Student-Led Forum Helps Meet Increased Interest in African Studies

Group photo left to right: Iberedem "IB" Ekure, Lolan Sagoe-Meses, Stephanie de Wolfe and Jason Hickel.

Students who created the African Studies Forum include Iberedem "IB" Ekure, Lolan Sagoe-Meses, Stephanie de Wolfe and Jason Hickel.

April 28, 2010 — Almost 200 students at the University of Virginia hail from more than 25 countries in Africa. Added to that are students with multiple ethnic backgrounds who are part African and some American students who have spent time growing up on the continent.

Through the Organization of African Students, they have worked to create a welcoming environment for African students and interested non-African students, to contribute to awareness and activism relating to the world's second-largest continent. In recent years, the group pushed for more academic emphasis on Africa, which led to the creation of an African studies minor.

Several students created a new program this year, the African Studies Forum, which presented bimonthly interdisciplinary lectures and discussions about Africa, past and present.

Iberedem "IB" Ekure, a fourth-year electrical engineering student from Nigeria, served as OAS president in the 2008-09 academic year, and he said others had asked for more events on topics concerning African issues.

He and fellow undergraduates Stephanie de Wolfe, Lolan Sagoe-Moses and Ishraga Eltahir started brainstorming last summer about how to bring more visibility to what they felt was an underrepresented area. They organized a series of lectures in which faculty and graduate students spoke about their Africa-related research, and another set of student-led discussions taking on current events and issues.
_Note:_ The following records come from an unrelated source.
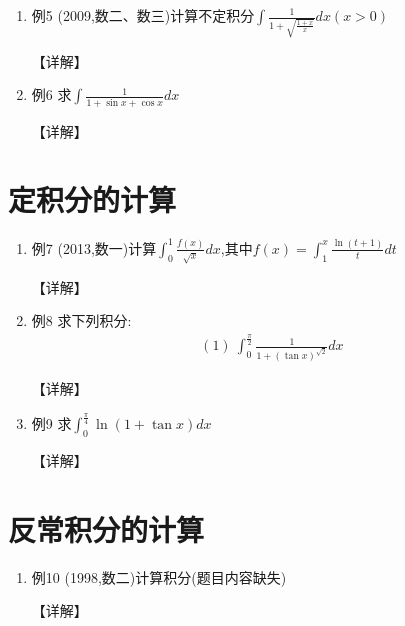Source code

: \documentclass[12pt, a4paper, oneside, UTF8]{ctexbook}
\begin{document}
\begin{enumerate}[label=\arabic*.,start=4]
    \item 例5 (2009,数二、数三)计算不定积分$\int\frac{1}{1+\sqrt{\frac{1+x}{x}}}dx(x>0)$
    
    \begin{solution}
    【详解】
    \end{solution}
    
    \item 例6 求$\int\frac{1}{1+\sin x+\cos x} dx$
    
    \begin{solution}
    【详解】
    \end{solution}
\end{enumerate}

\section{ 定积分的计算}

\begin{enumerate}[label=\arabic*.,start=6]
    \item 例7 (2013,数一)计算$\int_0^1\frac{f(x)}{\sqrt{x}} dx$,其中$f(x)=\int_1^x\frac{\ln(t+1)}{t} dt$
    
    \begin{solution}
    【详解】
    \end{solution}
    
    \item 例8 求下列积分:
    \begin{align*}
        (1)\ \int_0^{\frac{\pi}{2}}\frac{1}{1+(\tan x)^{\sqrt{2}}} dx
    \end{align*}
    
    \begin{solution}
    【详解】
    \end{solution}
    
    \item 例9 求$\int_0^{\frac{\pi}{4}}\ln(1+\tan x) dx$
    
    \begin{solution}
    【详解】
    \end{solution}
\end{enumerate}

\section{ 反常积分的计算}

\begin{enumerate}[label=\arabic*.,start=9]
    \item 例10 (1998,数二)计算积分(题目内容缺失)
    
    \begin{solution}
    【详解】
    \end{solution}
\end{enumerate}
\end{document}
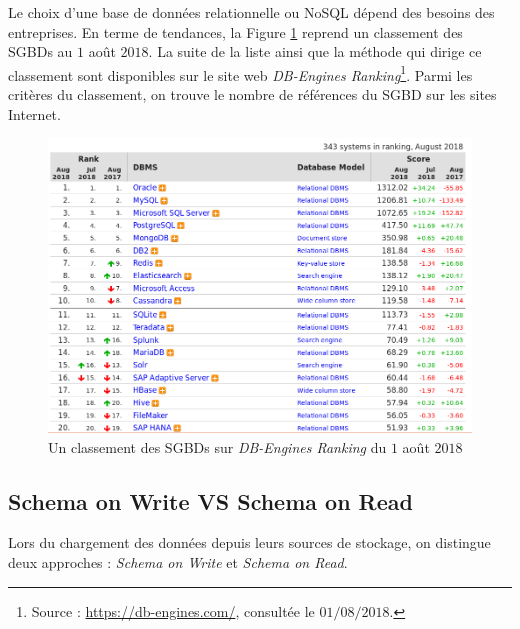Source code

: 		
		
		Le choix d'une base de données relationnelle ou NoSQL dépend des besoins des entreprises. En terme de tendances, la Figure \ref{fig:ranking-db} reprend un classement des SGBDs au $1$ août $ 2018 $. La suite de la liste ainsi que  la méthode qui dirige ce classement sont    disponibles sur le site  web \textit{DB-Engines Ranking}\footnote{Source : \url{https://db-engines.com/},  consultée le $01/08/2018$.}. Parmi les critères du classement, on trouve le nombre de références du SGBD sur les sites Internet. 
		
		
		\begin{figure}[H]
			\centering
			\captionsetup{justification=centering}
			\includegraphics[width=1\linewidth]{illustrations/ranking-db}
			\caption{Un classement des SGBDs sur \textit{DB-Engines Ranking} du $1$ août $2018$ }
			\label{fig:ranking-db}
		\end{figure}
		
		
		
		\subsection{Schema on Write VS Schema on Read} \label{sec:schema-read-write}
		
		Lors du chargement des données depuis leurs sources de stockage, on distingue deux approches : \textit{ Schema on Write} et \textit{Schema on Read}.
		

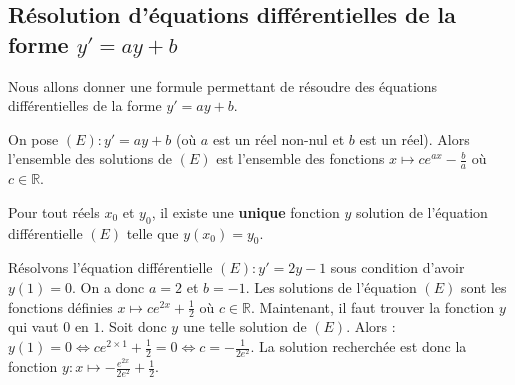 	\subsection{Résolution d'équations différentielles de la forme \texorpdfstring{$y'=ay+b$}{y'=ay+b}}
	
	Nous allons donner une formule permettant de résoudre des équations différentielles de la forme $y' = ay+b$.
	
	\begin{formula}[Formule]
		On pose $(E) : y'=ay+b$ (où $a$ est un réel non-nul et $b$ est un réel). Alors l'ensemble des solutions de $(E)$ est l'ensemble des fonctions $x \mapsto c e^{ax} - \frac{b}{a}$ où $c \in \mathbb{R}$.
	\end{formula}
	
	\begin{formula}[Théorème]
		Pour tout réels $x_0$ et $y_0$, il existe une \textbf{unique} fonction $y$ solution de l'équation différentielle $(E)$ telle que $y(x_0) = y_0$.
	\end{formula}
	
	\begin{tip}[Exemple]
		Résolvons l'équation différentielle $(E) : y'=2y-1$ sous condition d'avoir $y(1) = 0$.
		\newpar
		On a donc $a = 2$ et $b = -1$. Les solutions de l'équation $(E)$ sont les fonctions définies $x \mapsto c e^{2x} + \frac{1}{2}$ où $c \in \mathbb{R}$.
		\newpar
		Maintenant, il faut trouver la fonction $y$ qui vaut $0$ en $1$. Soit donc $y$ une telle solution de $(E)$. Alors :
		\newpar
		$y(1) =  0 \iff c e^{2 \times 1} + \frac{1}{2} = 0 \iff c = -\frac{1}{2e^2}$. La solution recherchée est donc la fonction $y : x \mapsto -\frac{e^{2x}}{2e^2} + \frac{1}{2}$.
	\end{tip}

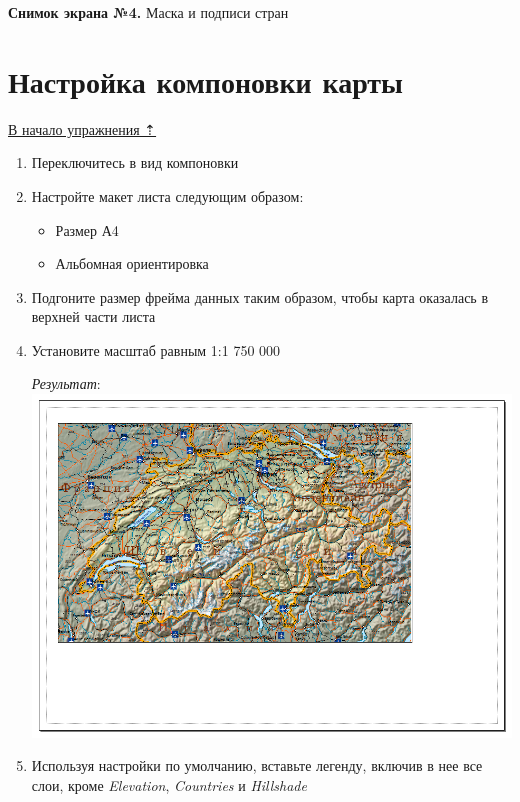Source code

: \documentclass[12pt,]{book}
\providecommand{\tightlist}{%
  \setlength{\itemsep}{0pt}\setlength{\parskip}{0pt}}
\begin{document}
\textbf{Снимок экрана №4.} Маска и подписи стран

\hypertarget{map-design-general-layout}{%
\section{Настройка компоновки карты}\label{map-design-general-layout}}

\protect\hyperlink{map-design-general}{В начало упражнения ⇡}

\begin{enumerate}
\def\labelenumi{\arabic{enumi}.}
\item
  Переключитесь в вид компоновки
\item
  Настройте макет листа следующим образом:

  \begin{itemize}
  \tightlist
  \item
    Размер А4
  \item
    Альбомная ориентировка
  \end{itemize}
\item
  Подгоните размер фрейма данных таким образом, чтобы карта оказалась в верхней части листа
\item
  Установите масштаб равным 1:1 750 000

  \emph{Результат}:
  \includegraphics{images/Ex02/image25.png}
\item
  Используя настройки по умолчанию, вставьте легенду, включив в нее все слои, кроме \emph{Elevation}, \emph{Countries} и \emph{Hillshade}


\end{enumerate}
\end{document}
They enlisted graduate students' participation, as well.

"It came together pretty quickly," de Wolfe said. "I was surprised by people willing to move forward and be committed" to participate in the African Studies Forum and keep it going.

"There's a complicated and nuanced face to African studies," she said. "We wanted to bring in different perspectives and backgrounds."

African studies is interdisciplinary, involving several academic areas, including anthropology, history and politics.

Jason Hickel, a graduate student in anthropology who grew up in Swaziland, tried himself in the past few years to get an informal discussion group together on Africa.

"There is a significant gap between the growing interest in Africa among undergraduates and the academic infrastructure that U.Va. has available to support them," he said. "The consequence is that well-intentioned students who want to help address poverty and underdevelopment in Africa lack the knowledge they need to do so in an informed way.

"The forum aims to help close this gap by creating a space for students to grow in their understanding of the history and politics that shape the continent, and rethink common stereotypes that Westerners tend to have about Africa," he said.

Hickel is writing his dissertation on peoples and cultures of Africa, with an emphasis on social issues, violence and development.

He led a discussion about Sudan and the political problems there that Ekure and Sagoe-Moses said was enlightening.

"We talked about what's going on in the whole country, not just Darfur," Ekure said.

People around the world tend to generalize from Darfur to the entire continent, he said. Even African students have a tendency to think because they are African, they know everything about Africa – but they don't, he added.

Ekure said he hopes the forum sparks more interest from African students, as well as anyone else interested.

Hickel said the African Studies Forum has been "a vibrant space for intellectual engagement." He said the momentum of the undergraduates has been successful in bringing faculty and students together around Africa and related topics.

Sagoe-Moses, a first-year student from Ghana, said he knew he wanted to study Africa when he came to U.Va. and is in the process of designing his own major.

"I couldn't see going through college without fulfilling my dream of using the knowledge to serve my continent," he said. "I am passionate about this, but I need the intellectual background to produce results."

Sagoe-Moses is taking the lead from de Wolfe and Ekure to continue the forum next year. It is already in the planning stages.

Cynthia Hoehler-Fatton, an associate professor of religious studies and associate director of the Woodson Institute for African-American and African Studies, also directs the undergraduate program in African-American and African Studies. An informal adviser to the students responsible for the forum, she said it has had a significant impact on programming.